## ACTIVITY
Every line in the records below with the string "between" needs to be copied out.

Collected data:

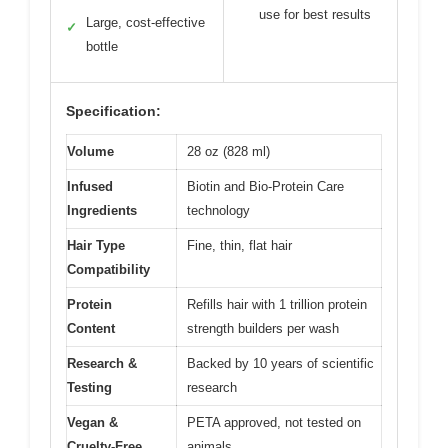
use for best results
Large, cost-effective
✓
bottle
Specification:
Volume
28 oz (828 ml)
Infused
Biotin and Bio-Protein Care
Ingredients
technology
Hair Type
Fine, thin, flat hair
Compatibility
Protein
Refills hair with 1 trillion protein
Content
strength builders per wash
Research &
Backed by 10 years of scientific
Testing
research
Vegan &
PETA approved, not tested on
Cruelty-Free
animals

==

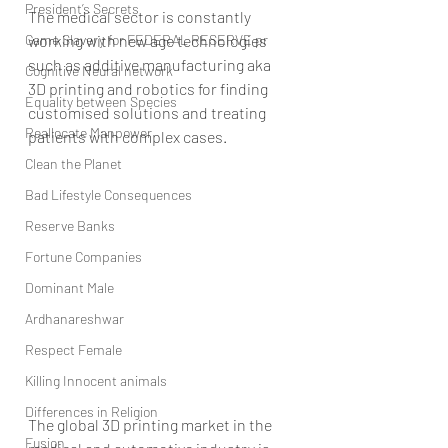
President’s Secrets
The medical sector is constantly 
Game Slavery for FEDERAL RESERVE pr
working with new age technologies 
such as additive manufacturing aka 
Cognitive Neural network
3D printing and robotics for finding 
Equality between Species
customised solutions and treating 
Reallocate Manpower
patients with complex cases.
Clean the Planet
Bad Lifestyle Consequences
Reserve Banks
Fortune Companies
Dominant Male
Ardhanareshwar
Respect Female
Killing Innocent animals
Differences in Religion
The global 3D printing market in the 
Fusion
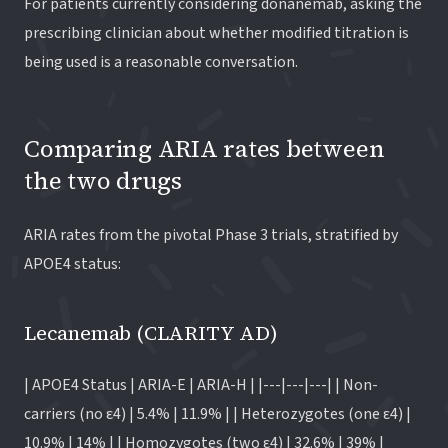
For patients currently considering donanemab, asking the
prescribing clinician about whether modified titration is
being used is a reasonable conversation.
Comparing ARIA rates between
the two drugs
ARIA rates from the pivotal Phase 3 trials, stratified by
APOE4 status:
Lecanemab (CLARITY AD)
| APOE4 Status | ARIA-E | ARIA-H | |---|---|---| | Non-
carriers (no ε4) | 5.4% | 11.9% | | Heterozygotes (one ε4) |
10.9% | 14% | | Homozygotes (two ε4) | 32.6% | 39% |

## WRITTEN SOLUTION
Equality between Species
Comparing ARIA rates between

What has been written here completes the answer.